5 Ways to Get Your Customers to Unsubscribe Today

You’ve finally done it. You have an email marketing program. You’ve developed some content, collected some email addresses, and are on the path to keeping your customers and prospects engaged through some direct content marketing.

Kudos are in order – but wait! Developing an email marketing program is essential but your work isn’t done yet – keeping prospects engaged and not hitting ‘the unsubscribe button’ is what gives your email marketing program high value for the dollar/time input. The Direct Marketing Association found email marketing’s return to be $40.56 for every $1 invested in 2011.

The danger of unsubscribes is more than just losing your numbers off your list – you may be damaging your customer relationships but you may also be on your way to being blacklisted (blocked from sending emails) by your Internet Service Provider (ISP – think Comcast, Verizon).

Here’s a quick guide to how NOT to execute an email marketing program. My top 5 ways for getting your prospects to unsubscribe today:

1. SPAM Me

In the truest sense of the word – send me email I don’t want and didn’t sign up for. I signed up for your tips on how to improve my public speaking – don’t send me your affiliate link for a Whole Foods Groupon. UNSUBSCRIBE.

Takeaway: Stay relevant and on topic. Affiliate links aren’t all bad but they better be really relevant to your list (and don’t send them out too often) – some email services even block affiliate links (MailChimp has been known to do so).

2. Don’t Get My Permission

Buy my email along with hundreds of others in a list that’s being sold as ‘opt-in’ – I didn’t opt in for YOUR service. Maybe I opted-in through another email sign-up by forgetting to un-check the box that says I’d be interested in ‘other offers’ or maybe you bought my email address from a scammer who lifted it from some personal website. Either way, I don’t know you so I’m hitting REPORT SPAM at the top of my Inbox.

Takeaway: This is one of the biggest violations of the CAN-SPAM Act in the United States. Besides being a legal violation, your list won’t be of any value to you if it’s not a list of people who WANT to hear from you. Keep it legit and your list will stay valuable.

3. CROWD My Inbox

You send me 20 emails a week. I don’t care how great the emails are – I don’t have enough brain space to process that many emails just from you in a week. Unless I specifically wanted to hear from you every day, once a week is quite enough. 20 emails a week = UNSUBSCRIBE.

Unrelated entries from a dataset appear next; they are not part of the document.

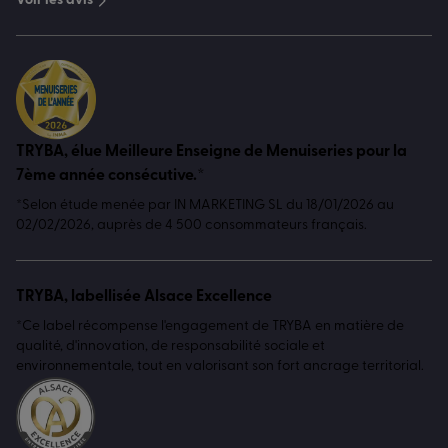
Voir les avis
TRYBA, élue Meilleure Enseigne de Menuiseries pour la
7ème année consécutive.*
*Selon étude menée par IN MARKETING SL du 18/01/2026 au
02/02/2026, auprès de 4 500 consommateurs français.
TRYBA, labellisée Alsace Excellence
*Ce label récompense l'engagement de TRYBA en matière de
qualité, d'innovation, de responsabilité sociale et
environnementale, tout en valorisant son fort ancrage territorial.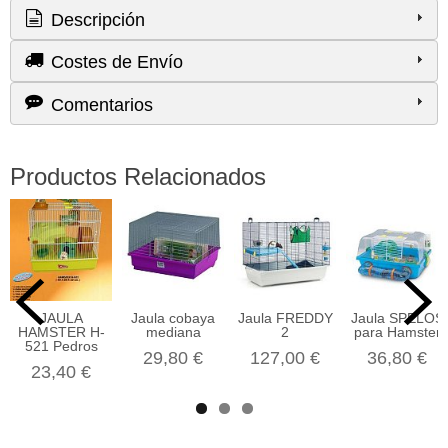
Descripción
Costes de Envío
Comentarios
Productos Relacionados
JAULA
Jaula cobaya
Jaula FREDDY
Jaula SPELOS
HAMSTER H-
mediana
2
para Hamster
521 Pedros
29,80 €
127,00 €
36,80 €
23,40 €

Takeaway: Respect your subscribers’ time. Tell them how often you plan on communicating with them when they sign up – and then stick to it. Once a week, twice a month – pick a schedule and stick to it.

4. Wait a Month to Send Me an Email

You’ve been collecting email addresses for awhile through a well-placed ‘sign up for our newsletter’ widget on your website. But you’ve just been ‘too busy’ and have been ‘really meaning to get around’ to an email marketing program. So a month after I opt-in, you send me your first email. Having no memory of who you are, I click REPORT SPAM.

Takeaway: If you’re not ready to execute an email marketing program, don’t put the sign-up box on your site. Emails sent less than once per month can equal unsubscribes of 2%-5% (10 times higher than average) – per Vertical Response. Stay ahead of the game – write out 4-8 emails prior to putting that sign-up widget on your website.

5. Write Your Subject Line Like a Late-Night Infomercial

BUY NOW!!!! MAKE MONEY!! You reek of spam when you send an email full of all-caps or exclamation points. I don’t even open your email – I click REPORT SPAM and hope the Internet gods take care of the sender of that email garbage.

Takeaway: Use best practices when writing email subject lines – avoid all-caps, exclamation points and anything get-rich-quick scheme-y phrasing. Keep your subject lines brief, descriptive and intriguing.

Remembering this 5 things when developing and executing your email marketing program will help keep your customers engaged and unsubscribes low.

So what’s an unsubscribe rate you should be aiming for? Vertical Response says between .2% and .75%. MailChimp has a great survey of their customers’ average unsubscribe rates (and other email stats) organized by industry.

Do you have a favorite way of keeping your unsubscribes low? Share it in the comments – let’s hear it!